Inevitably, the pieces do not line up perfectly. There is always a lip that needs to be sanded or planed off. Given the fact of how careful I am to use all of the same (top or bottom) surfaces to reference the fence on the BJ, I still don't get a perfect joint.

Any ideas on how to eliminate this PITA situation ?

Ed


----------



## bargoon (Apr 20, 2016)

I have the same joiner and never had problems. First I make sure the fence is 90 decrees to the joiner. If the stock I am joining is thinner than the joiner's base I clamp it to a workbench so it overhangs the workbench. I reference from the top down. When I cut the slot I hold down the fence tightly against the stock and let the motor get up to speed and slowly plunge.


----------



## BernieL (Oct 28, 2011)

Biscuit jointers are not designed to give you a perfect joint. The biscuit is made of pressed particle so when the wet glue gets into the cavity with the biscuit, it will swell and tighten in the cavity.


----------



## woodnthings (Jan 24, 2009)

*I use it off the bench ....*

Instead of using the fence, I use the base plate. It's "contrary" to the instruction manual. BUT some experienced woodworkers also use this method. Here's a thread I started here a while back:
http://www.woodworkingtalk.com/f2/biscuit-joiner-project-buddy-48967/

You have a much larger surface to reference using the bottom of the jointer's base than the fence. Naturally, being an experienced woodworker I did NOT read the instructions, just winged it. Seems like it was OK after all.

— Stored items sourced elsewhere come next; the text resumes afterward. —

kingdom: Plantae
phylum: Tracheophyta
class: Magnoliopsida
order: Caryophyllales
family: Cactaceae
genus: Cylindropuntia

The video of the "wrong" method ... :surprise2:


----------



## Toolman50 (Mar 22, 2015)

My BJ is a Porter Cable. After glueing up, I can usually get everything flat using nothing more than a scraper. 
The biscuits will still allow some up and down movement during the glue-up. It's important to keep your boards absolutely flat against the bar on the barclamps. Tap with a rubber hammer if necessary to get a smooth alignment during glue-up.


----------



## Ed'sGarage (Aug 16, 2007)

*Biscuit joinery alignment problem*

Woodnthings - the pic of your set up; i.e. the dewalt BJ, the sheet stock as a base and clamping down the work piece is exactly the way I'm doing it with exactly the same BJ. On shelf trim which is typically only 3/4 to 1 inch thick, I don't typically reference off the top of the piece, mostly because the surface area of the top is not sufficient to stabilize the biscuit joiner. The way you have it pictured is far more stable to getting a good parallel biscuit slot into the piece.

I must be screwing something up between the two surfaces for them not to be aligned. Theoretically, referencing from the same surface on both pieces the alignment should be perfect. 

Thanks for the tips to all. At least I know that the procedure I'm using is correct; it's just me that's messing it up. 

BTW, I was able to correct the problem with a flush trim bit and running the piece through on my router table. So the project came out well.

Happy New Year to all. 
Stay safe in the shop.

Ed


----------